Sony is putting on a big show at Gamescom 2011, starting with the announcement that the PS3 is getting another price drop and following up with an impressive listing of features on the upcoming PlayStation Vita.
Along with boasting dual analog sticks, allowing the Vita to play any sort of game available on home consoles – and working as a PS3 controller itself as a result – and sporting impressive graphics that look a generation ahead of the 3DS, the device will support key social networking features to keep up with the smartphone competition. So, not only should Vita players have a solid line-up of games to play near launch but they use it with Facebook, Twitter and foursqure. We know those apps will be downloadable for free through PSN, but now we know that every single Vita game will also be downloadable through the PlayStation Store.
While there may be some pressure to cut the retail price of the PS Vita before release – since the PS3 and 3DS are now cheaper – that’s not going to happen and seeing the latest news on the unit, Sony doesn’t need to (and shouldn’t) reduce the price. It’s all about value and where Nintendo’s latest handheld arguably failed to deliver on that front with its lack of games and features some expect from a modern day handheld, the Vita is doing everything it can to show why the Vita is a must-buy for gamers (and for Sega employees who say the Vita is “technically brilliant”).
The latest news, coming from Sony’s press conference this morning, that the format of Vita games will be all downloadable may be the first bit of contentious news for players since many still prefer the ability to own hard copies of their game library and to be able to borrow, trade and purchased used. We knew all along the device would not support UMD (like the original PSP) but it was previously reported that the Vita would utilize flash-memory storage as a way to purchase and play retail games. So, whether this leads to full retail games being only downloadable or not is something we’ll have to wait on, but it’s the inevitable end point of the path of digital distribution. It’s cheaper and helps deter piracy from the standpoint of developers.

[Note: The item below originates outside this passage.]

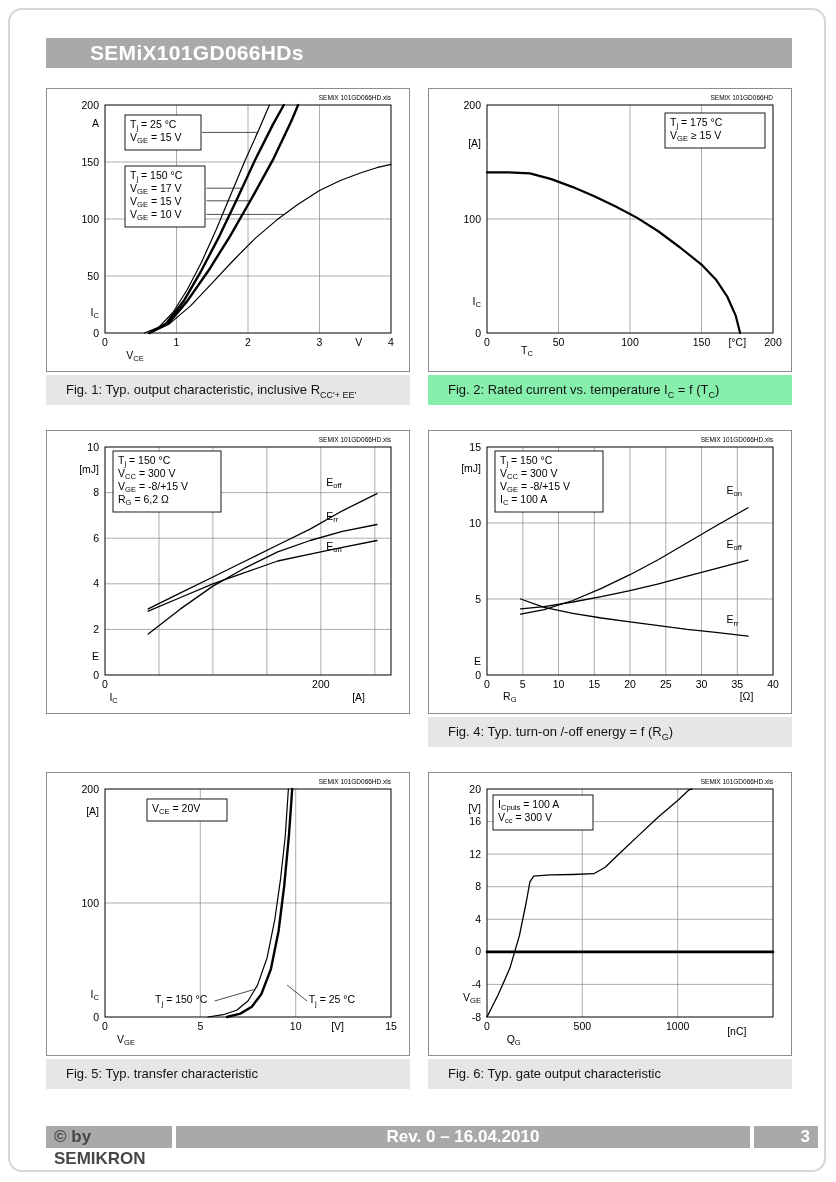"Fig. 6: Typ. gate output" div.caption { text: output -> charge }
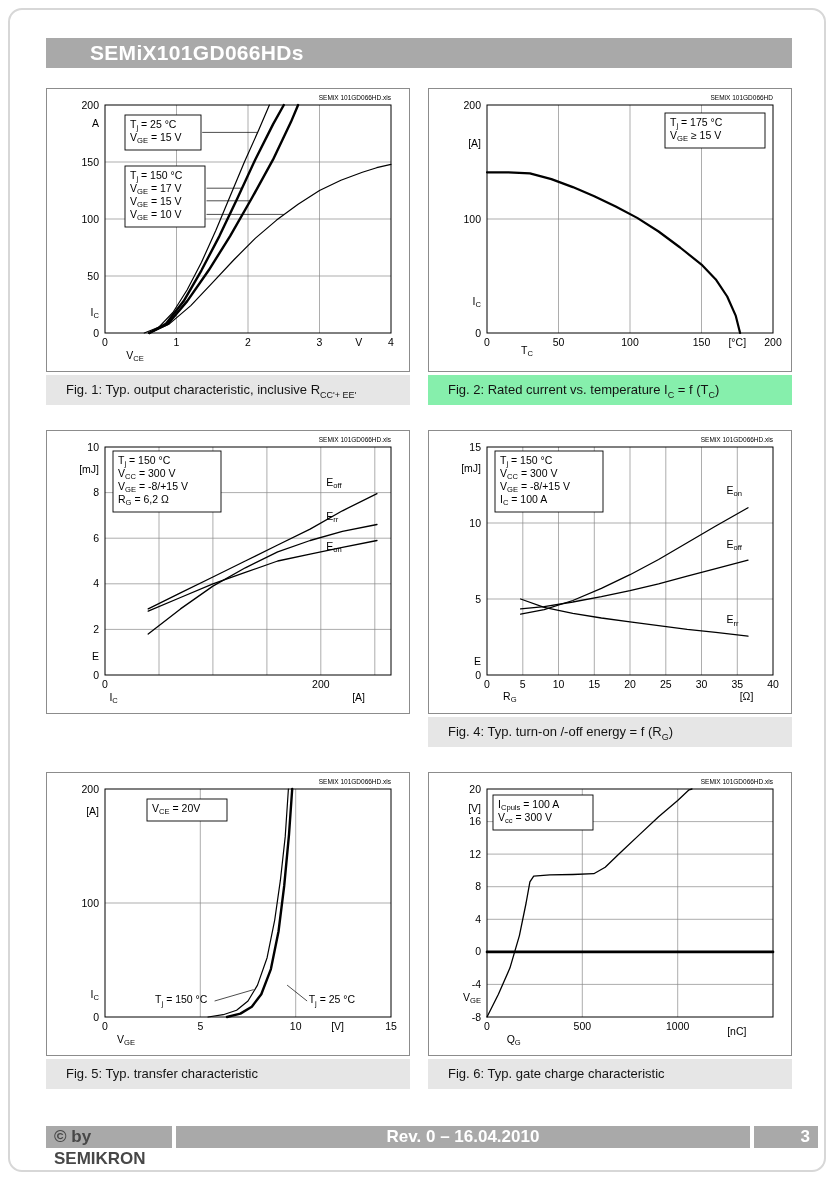"© by SEMIKRON" .footer { font-size: 17px -> 10px; width: 772px -> 684px }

Downloadable content, whether it be full games or additional content, is growing market, but having the option to buy games and then trade back, is important to many gamers. Some gamers still don’t have high-speed internet access that’s fast enough to take advantage of frequent and large downloads, but on the flipside, having one’s game library built-in to the console and not having to carry around small discs or cartridges is a checkmark in the portability and ease column.
What this also means it that the only PSP games that will be compatible with the unit are the ones made available in PSN. Video game prices for the platform haven’t been announced so we don’t know if there will be a price difference between downloadbles and retail versions.
Do you prefer downloadable games or retail hard copies?
The PS Vita releases in Japan this holiday season and in North America and Europe in early 2012.